Reddito di cittadinanza, Istat: “Tenere conto di chi ha la casa di proprietà”

Il presidente Maurizio Franzini fissa dei paletti

Roma (AWE/LaPresse) – Nell’erogare il reddito di cittadinanza vi è un “problema di equità che potrebbe essere risolto in diversi modi. In particolare fissando soglie di accesso che tengano conto, oltre che dei diversi livelli di reddito, anche delle condizioni di godimento dell’abitazione”. Che può essere quindi di proprietà (migliorando la situazione economica) o in affitto (peggiorandola).
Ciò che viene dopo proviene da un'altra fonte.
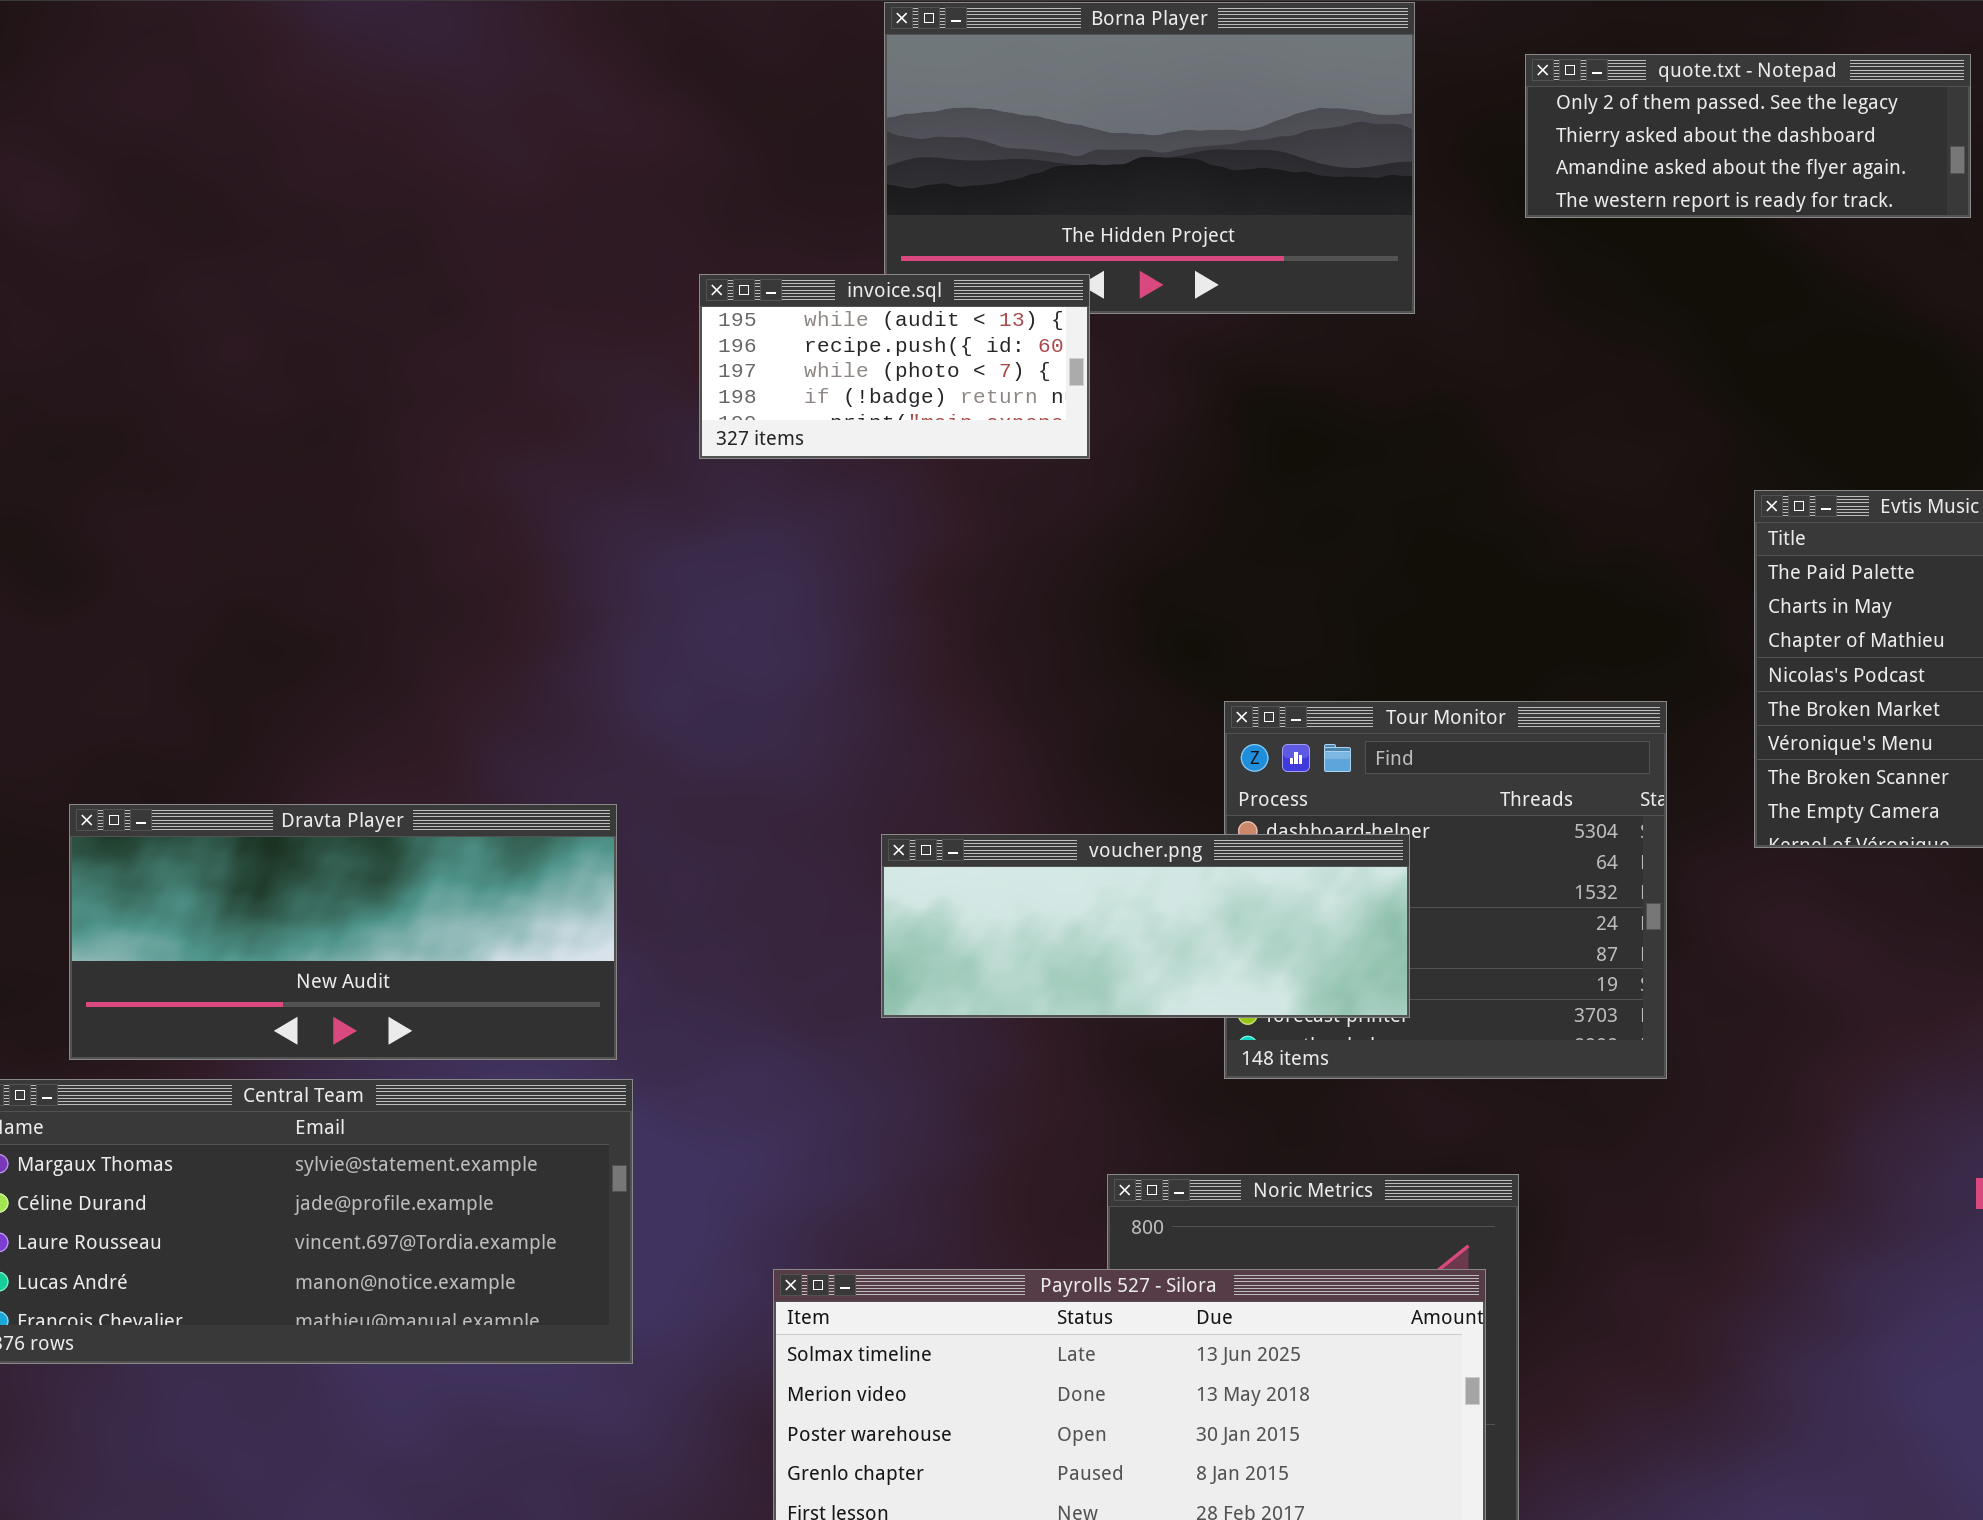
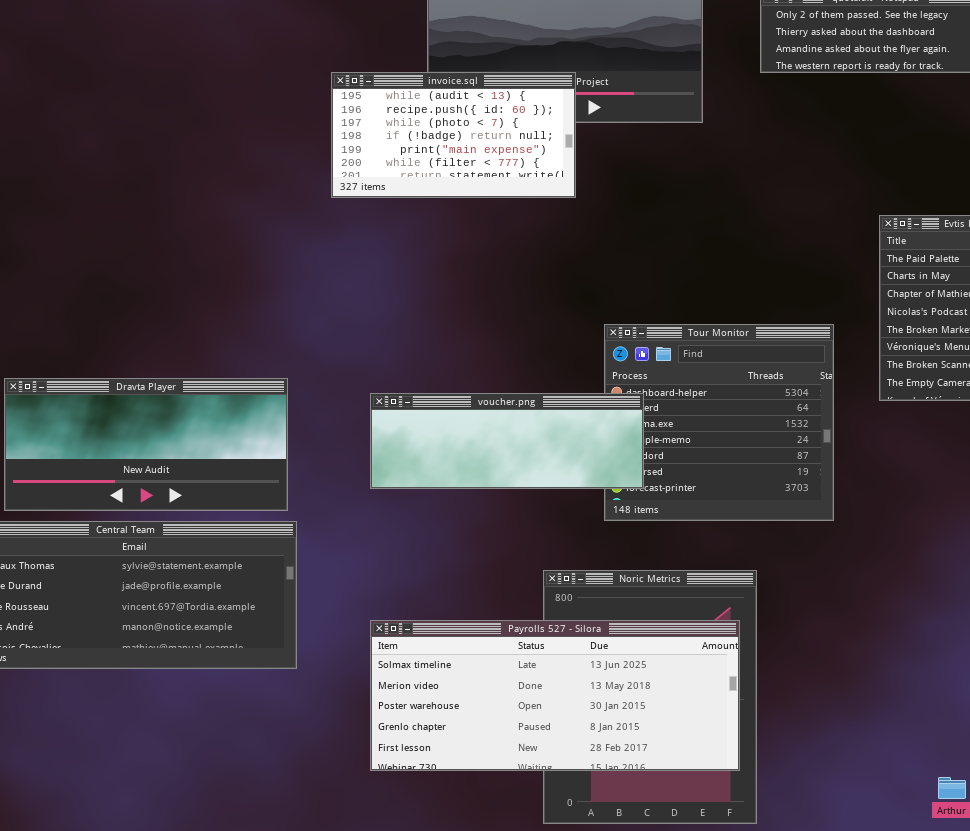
invoice.sql: [699,274,1090,459] -> [331,72,576,198], resized
voucher.png: [881,834,1410,1018] -> [370,393,644,489], moved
Lo sostiene l’Istat nella relazione presentata oggi alle Commissioni Bilancio di Camera e Senato, riunite a Montecitorio per le audizioni sulla legge di Bilancio.

Il presidente Maurizio Franzini fissa dei paletti

Durante l’audizione, il presidente facente funzioni dell’Istat Maurizio Franzini, ha sottolineato infatti come “la quota di famiglie affittuarie in povertà assoluta è particolarmente elevata nei centri metropolitani (64,1%) e nel Nord del Paese (50,6%)”. La spesa media effettiva per affitto delle famiglie in povertà assoluta è pari a 310 euro (357 euro Nord; 384 Centro; 230 Mezzogiorno).

L’Istat spiega che le famiglie in povertà assoluta che non sono in affitto (56,3%) si dividono in due sottogruppi. Coloro che abitano in case di proprietà (40,7%) e coloro che hanno case in usufrutto o in uso gratuito (15,6%). Tra le famiglie che vivono in una casa di proprietà, quasi una su cinque paga un mutuo. Di importo mensile medio pari a 525 euro (564 euro Nord; 480 euro Centro, 387 euro Mezzogiorno)”.

“Il titolo di godimento dell’abitazione incide in misura rilevante sulle condizioni di vita. Poiché il canone sottrae risorse che potrebbero essere destinate ad altre spese necessarie”, sottolinea la relazione dell’Istat.